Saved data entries
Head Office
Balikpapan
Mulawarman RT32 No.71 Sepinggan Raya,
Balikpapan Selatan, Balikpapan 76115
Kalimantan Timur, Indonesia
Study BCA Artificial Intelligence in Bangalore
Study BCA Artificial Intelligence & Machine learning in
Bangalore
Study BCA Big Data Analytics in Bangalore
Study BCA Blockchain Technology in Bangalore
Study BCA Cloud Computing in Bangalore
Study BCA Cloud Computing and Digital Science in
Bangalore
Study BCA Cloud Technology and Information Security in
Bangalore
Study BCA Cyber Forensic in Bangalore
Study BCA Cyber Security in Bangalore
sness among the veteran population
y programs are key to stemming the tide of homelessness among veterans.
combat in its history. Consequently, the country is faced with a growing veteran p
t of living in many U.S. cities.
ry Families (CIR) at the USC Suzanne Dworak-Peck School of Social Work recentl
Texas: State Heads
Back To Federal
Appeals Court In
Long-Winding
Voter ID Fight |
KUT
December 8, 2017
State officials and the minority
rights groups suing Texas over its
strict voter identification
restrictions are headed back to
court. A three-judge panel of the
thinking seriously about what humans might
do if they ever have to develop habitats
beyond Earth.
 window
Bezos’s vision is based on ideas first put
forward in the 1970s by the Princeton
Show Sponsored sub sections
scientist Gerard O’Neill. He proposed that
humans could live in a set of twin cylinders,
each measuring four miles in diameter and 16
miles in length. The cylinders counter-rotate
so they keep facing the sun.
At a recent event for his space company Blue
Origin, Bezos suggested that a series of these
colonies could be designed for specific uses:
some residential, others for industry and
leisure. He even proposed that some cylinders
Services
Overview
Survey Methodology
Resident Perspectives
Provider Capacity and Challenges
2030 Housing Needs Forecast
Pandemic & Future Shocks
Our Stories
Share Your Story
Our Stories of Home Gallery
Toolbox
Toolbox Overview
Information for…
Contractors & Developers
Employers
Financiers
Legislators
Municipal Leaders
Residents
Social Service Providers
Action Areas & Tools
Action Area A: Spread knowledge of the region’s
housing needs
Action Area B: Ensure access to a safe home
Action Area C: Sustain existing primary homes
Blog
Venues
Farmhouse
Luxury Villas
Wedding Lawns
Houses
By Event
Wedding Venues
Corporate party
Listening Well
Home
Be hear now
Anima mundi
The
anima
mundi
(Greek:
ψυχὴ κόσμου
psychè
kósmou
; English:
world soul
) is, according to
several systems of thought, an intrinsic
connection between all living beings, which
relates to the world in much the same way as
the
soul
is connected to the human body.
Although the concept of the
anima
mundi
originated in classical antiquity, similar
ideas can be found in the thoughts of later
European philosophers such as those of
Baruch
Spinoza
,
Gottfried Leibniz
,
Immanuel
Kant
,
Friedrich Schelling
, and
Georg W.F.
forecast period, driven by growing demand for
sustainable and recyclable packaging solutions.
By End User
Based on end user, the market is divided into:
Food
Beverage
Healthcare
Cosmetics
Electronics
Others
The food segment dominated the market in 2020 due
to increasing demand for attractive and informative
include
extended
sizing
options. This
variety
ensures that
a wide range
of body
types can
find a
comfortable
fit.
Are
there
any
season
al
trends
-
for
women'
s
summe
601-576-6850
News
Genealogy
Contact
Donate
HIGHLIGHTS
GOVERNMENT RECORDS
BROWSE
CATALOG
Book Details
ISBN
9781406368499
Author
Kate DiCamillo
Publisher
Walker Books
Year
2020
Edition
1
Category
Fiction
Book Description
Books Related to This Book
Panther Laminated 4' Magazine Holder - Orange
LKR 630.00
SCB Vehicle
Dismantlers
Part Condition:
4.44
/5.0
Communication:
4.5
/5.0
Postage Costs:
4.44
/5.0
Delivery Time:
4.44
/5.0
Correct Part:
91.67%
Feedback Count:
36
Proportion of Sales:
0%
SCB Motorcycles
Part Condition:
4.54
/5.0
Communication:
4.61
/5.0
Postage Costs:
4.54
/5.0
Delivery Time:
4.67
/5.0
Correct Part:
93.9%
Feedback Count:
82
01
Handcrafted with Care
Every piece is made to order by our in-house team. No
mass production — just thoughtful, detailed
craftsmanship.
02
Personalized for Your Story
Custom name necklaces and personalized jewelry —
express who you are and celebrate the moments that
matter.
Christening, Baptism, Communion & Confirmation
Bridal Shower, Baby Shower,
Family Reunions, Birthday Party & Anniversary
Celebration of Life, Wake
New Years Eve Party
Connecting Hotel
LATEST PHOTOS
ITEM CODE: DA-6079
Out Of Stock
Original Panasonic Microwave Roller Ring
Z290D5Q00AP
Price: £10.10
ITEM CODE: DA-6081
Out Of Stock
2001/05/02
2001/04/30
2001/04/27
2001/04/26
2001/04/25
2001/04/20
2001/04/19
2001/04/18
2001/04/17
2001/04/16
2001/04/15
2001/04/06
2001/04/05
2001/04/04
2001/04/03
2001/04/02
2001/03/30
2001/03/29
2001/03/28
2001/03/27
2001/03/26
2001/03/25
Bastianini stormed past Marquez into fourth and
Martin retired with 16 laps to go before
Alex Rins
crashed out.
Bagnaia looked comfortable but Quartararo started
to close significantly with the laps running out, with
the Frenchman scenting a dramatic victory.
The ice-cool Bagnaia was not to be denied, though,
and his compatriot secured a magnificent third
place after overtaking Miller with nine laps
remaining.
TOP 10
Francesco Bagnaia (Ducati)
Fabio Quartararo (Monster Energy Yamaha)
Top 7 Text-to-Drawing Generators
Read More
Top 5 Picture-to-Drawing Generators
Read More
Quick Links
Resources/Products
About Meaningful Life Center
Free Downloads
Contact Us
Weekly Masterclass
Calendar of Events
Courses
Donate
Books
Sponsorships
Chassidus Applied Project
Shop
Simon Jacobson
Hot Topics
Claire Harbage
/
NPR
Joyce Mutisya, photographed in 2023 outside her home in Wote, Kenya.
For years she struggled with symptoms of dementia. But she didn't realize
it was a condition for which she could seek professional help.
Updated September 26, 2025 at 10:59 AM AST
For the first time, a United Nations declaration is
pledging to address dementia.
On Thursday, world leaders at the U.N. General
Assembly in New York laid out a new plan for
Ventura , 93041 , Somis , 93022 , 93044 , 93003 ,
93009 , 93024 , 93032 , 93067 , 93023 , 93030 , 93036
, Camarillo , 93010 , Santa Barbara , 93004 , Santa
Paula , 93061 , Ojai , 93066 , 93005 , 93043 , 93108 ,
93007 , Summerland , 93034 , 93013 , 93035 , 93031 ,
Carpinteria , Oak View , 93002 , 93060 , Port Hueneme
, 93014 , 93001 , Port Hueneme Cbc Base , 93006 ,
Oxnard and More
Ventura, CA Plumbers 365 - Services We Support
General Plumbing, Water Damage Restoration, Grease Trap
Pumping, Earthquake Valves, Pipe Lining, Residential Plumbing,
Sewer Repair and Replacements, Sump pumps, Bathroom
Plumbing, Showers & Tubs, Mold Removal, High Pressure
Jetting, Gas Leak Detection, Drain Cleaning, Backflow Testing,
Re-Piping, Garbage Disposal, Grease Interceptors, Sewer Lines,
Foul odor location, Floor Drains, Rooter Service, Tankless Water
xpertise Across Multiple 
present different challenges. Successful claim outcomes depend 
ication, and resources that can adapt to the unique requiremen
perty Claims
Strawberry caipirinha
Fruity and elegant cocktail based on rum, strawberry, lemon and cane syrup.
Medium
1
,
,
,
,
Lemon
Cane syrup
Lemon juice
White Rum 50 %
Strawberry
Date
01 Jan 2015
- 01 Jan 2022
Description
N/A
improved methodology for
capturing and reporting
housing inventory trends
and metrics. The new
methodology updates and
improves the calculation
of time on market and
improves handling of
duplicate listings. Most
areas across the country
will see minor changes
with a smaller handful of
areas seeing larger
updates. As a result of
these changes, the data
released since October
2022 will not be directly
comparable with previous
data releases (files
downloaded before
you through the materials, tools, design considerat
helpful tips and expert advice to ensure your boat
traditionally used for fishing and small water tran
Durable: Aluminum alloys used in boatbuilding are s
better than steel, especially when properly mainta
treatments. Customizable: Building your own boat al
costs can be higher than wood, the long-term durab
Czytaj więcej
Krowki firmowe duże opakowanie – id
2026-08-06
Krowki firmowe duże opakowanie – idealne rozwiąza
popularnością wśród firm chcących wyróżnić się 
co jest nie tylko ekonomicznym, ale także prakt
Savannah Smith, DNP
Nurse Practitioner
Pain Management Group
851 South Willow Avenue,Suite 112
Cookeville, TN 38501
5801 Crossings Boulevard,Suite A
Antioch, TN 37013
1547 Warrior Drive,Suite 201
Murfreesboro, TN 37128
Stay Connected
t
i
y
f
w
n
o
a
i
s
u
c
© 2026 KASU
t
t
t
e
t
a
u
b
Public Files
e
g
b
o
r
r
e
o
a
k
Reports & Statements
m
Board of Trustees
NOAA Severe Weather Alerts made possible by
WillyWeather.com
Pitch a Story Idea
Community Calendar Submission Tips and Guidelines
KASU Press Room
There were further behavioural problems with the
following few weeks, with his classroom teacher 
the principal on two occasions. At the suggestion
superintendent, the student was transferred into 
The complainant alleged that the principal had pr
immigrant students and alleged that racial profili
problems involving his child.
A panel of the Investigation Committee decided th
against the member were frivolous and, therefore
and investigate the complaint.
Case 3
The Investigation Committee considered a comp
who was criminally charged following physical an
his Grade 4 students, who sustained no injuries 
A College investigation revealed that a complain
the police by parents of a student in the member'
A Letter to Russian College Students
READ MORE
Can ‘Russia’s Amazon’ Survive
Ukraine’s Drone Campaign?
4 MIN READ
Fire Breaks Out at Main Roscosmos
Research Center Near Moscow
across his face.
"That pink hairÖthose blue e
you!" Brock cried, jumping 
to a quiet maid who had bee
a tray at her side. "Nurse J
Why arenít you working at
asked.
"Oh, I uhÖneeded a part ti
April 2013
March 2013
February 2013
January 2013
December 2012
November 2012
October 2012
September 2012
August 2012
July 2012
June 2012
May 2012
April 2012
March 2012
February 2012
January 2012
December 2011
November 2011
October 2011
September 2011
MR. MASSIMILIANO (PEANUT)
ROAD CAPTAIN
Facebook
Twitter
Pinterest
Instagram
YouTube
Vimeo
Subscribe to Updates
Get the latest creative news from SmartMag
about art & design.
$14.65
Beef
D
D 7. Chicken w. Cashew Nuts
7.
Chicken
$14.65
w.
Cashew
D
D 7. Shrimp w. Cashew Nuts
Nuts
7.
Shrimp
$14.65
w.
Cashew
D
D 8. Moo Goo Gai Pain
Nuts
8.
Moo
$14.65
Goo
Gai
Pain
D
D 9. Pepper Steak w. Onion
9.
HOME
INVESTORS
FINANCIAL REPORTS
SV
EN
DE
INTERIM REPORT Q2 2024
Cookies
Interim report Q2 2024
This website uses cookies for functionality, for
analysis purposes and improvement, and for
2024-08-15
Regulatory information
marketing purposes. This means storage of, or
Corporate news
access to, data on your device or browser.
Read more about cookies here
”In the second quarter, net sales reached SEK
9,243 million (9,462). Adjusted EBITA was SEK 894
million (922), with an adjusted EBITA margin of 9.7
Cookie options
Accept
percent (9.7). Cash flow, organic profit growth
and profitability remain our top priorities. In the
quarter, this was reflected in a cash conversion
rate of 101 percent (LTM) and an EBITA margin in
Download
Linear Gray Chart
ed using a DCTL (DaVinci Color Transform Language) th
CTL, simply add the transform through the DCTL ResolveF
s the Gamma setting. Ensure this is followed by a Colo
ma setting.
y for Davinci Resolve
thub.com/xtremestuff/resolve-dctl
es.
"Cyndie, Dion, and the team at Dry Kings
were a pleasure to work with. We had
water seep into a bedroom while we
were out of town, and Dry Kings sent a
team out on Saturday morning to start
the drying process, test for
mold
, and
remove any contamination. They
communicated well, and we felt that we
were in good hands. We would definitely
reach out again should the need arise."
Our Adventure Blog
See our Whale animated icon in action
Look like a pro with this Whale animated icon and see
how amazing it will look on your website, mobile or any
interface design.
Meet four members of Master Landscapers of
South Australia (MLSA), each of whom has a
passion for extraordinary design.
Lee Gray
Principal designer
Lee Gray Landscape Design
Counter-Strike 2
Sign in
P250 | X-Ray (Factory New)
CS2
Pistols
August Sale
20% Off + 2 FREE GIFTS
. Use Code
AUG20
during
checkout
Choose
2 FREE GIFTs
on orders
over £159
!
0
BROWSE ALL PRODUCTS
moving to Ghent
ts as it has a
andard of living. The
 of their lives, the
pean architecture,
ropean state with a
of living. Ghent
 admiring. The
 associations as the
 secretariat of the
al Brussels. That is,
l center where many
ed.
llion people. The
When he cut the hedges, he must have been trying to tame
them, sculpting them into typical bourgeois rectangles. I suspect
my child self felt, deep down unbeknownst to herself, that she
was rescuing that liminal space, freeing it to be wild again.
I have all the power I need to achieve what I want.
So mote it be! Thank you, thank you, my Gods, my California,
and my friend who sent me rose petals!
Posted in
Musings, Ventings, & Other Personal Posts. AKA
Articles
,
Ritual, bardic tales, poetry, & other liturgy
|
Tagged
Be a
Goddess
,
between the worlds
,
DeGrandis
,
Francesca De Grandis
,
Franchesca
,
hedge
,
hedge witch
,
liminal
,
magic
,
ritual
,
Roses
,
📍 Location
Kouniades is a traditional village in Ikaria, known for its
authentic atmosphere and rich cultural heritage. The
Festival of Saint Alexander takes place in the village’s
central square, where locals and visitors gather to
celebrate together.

| Aim of the task |
Find all the lines with "have" in the data and copy them.

| Expected answer |
do if they ever have to develop habitats
When he cut the hedges, he must have been trying to tame
I have all the power I need to achieve what I want.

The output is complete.